[How to complete this task]
Line by line, write out the material exactly.

### Provided records

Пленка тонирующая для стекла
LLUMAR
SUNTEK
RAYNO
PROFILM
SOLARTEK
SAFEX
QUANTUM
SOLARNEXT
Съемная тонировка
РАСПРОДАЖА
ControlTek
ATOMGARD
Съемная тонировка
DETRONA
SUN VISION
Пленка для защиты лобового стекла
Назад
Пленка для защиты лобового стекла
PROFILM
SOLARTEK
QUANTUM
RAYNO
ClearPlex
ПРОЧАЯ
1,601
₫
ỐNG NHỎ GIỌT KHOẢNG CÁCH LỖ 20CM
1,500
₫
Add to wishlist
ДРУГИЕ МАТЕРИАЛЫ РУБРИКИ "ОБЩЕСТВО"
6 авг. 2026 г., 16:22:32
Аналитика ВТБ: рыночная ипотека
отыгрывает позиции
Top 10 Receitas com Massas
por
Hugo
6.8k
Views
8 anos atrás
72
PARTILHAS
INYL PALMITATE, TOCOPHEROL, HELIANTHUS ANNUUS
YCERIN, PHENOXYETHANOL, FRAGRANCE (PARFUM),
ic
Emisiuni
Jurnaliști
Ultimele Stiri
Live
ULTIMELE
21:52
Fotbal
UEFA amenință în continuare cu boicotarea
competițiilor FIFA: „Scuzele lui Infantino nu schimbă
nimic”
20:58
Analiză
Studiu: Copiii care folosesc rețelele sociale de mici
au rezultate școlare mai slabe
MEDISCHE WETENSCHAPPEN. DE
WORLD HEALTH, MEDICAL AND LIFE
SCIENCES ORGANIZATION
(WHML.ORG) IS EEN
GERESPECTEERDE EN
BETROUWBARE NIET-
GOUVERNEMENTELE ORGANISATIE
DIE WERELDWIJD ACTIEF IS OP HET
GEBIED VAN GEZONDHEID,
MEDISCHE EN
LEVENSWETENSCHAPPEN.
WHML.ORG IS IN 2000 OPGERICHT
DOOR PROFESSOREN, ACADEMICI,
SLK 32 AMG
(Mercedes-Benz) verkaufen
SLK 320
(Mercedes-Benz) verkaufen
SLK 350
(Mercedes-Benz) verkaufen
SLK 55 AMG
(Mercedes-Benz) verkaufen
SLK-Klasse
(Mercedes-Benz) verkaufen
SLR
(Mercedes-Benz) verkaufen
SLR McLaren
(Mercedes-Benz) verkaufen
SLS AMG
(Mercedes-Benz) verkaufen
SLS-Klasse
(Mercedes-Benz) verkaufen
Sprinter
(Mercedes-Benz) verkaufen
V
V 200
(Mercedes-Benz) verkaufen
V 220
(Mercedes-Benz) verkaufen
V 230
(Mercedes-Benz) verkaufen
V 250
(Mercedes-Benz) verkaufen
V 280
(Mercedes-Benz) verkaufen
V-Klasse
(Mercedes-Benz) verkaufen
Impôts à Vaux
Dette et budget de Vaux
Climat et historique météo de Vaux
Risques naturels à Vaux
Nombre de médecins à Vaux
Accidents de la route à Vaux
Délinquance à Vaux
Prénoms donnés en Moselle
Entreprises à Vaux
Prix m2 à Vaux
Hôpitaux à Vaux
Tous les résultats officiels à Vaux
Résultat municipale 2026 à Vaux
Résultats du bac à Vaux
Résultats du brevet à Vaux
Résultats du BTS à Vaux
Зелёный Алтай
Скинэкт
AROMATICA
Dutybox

######

[Solution]
Пленка тонирующая для стекла
LLUMAR
SUNTEK
RAYNO
PROFILM
SOLARTEK
SAFEX
QUANTUM
SOLARNEXT
Съемная тонировка
РАСПРОДАЖА
ControlTek
ATOMGARD
Съемная тонировка
DETRONA
SUN VISION
Пленка для защиты лобового стекла
Назад
Пленка для защиты лобового стекла
PROFILM
SOLARTEK
QUANTUM
RAYNO
ClearPlex
ПРОЧАЯ
1,601
₫
ỐNG NHỎ GIỌT KHOẢNG CÁCH LỖ 20CM
1,500
₫
Add to wishlist
ДРУГИЕ МАТЕРИАЛЫ РУБРИКИ "ОБЩЕСТВО"
6 авг. 2026 г., 16:22:32
Аналитика ВТБ: рыночная ипотека
отыгрывает позиции
Top 10 Receitas com Massas
por
Hugo
6.8k
Views
8 anos atrás
72
PARTILHAS
INYL PALMITATE, TOCOPHEROL, HELIANTHUS ANNUUS
YCERIN, PHENOXYETHANOL, FRAGRANCE (PARFUM),
ic
Emisiuni
Jurnaliști
Ultimele Stiri
Live
ULTIMELE
21:52
Fotbal
UEFA amenință în continuare cu boicotarea
competițiilor FIFA: „Scuzele lui Infantino nu schimbă
nimic”
20:58
Analiză
Studiu: Copiii care folosesc rețelele sociale de mici
au rezultate școlare mai slabe
MEDISCHE WETENSCHAPPEN. DE
WORLD HEALTH, MEDICAL AND LIFE
SCIENCES ORGANIZATION
(WHML.ORG) IS EEN
GERESPECTEERDE EN
BETROUWBARE NIET-
GOUVERNEMENTELE ORGANISATIE
DIE WERELDWIJD ACTIEF IS OP HET
GEBIED VAN GEZONDHEID,
MEDISCHE EN
LEVENSWETENSCHAPPEN.
WHML.ORG IS IN 2000 OPGERICHT
DOOR PROFESSOREN, ACADEMICI,
SLK 32 AMG
(Mercedes-Benz) verkaufen
SLK 320
(Mercedes-Benz) verkaufen
SLK 350
(Mercedes-Benz) verkaufen
SLK 55 AMG
(Mercedes-Benz) verkaufen
SLK-Klasse
(Mercedes-Benz) verkaufen
SLR
(Mercedes-Benz) verkaufen
SLR McLaren
(Mercedes-Benz) verkaufen
SLS AMG
(Mercedes-Benz) verkaufen
SLS-Klasse
(Mercedes-Benz) verkaufen
Sprinter
(Mercedes-Benz) verkaufen
V
V 200
(Mercedes-Benz) verkaufen
V 220
(Mercedes-Benz) verkaufen
V 230
(Mercedes-Benz) verkaufen
V 250
(Mercedes-Benz) verkaufen
V 280
(Mercedes-Benz) verkaufen
V-Klasse
(Mercedes-Benz) verkaufen
Impôts à Vaux
Dette et budget de Vaux
Climat et historique météo de Vaux
Risques naturels à Vaux
Nombre de médecins à Vaux
Accidents de la route à Vaux
Délinquance à Vaux
Prénoms donnés en Moselle
Entreprises à Vaux
Prix m2 à Vaux
Hôpitaux à Vaux
Tous les résultats officiels à Vaux
Résultat municipale 2026 à Vaux
Résultats du bac à Vaux
Résultats du brevet à Vaux
Résultats du BTS à Vaux
Зелёный Алтай
Скинэкт
AROMATICA
Dutybox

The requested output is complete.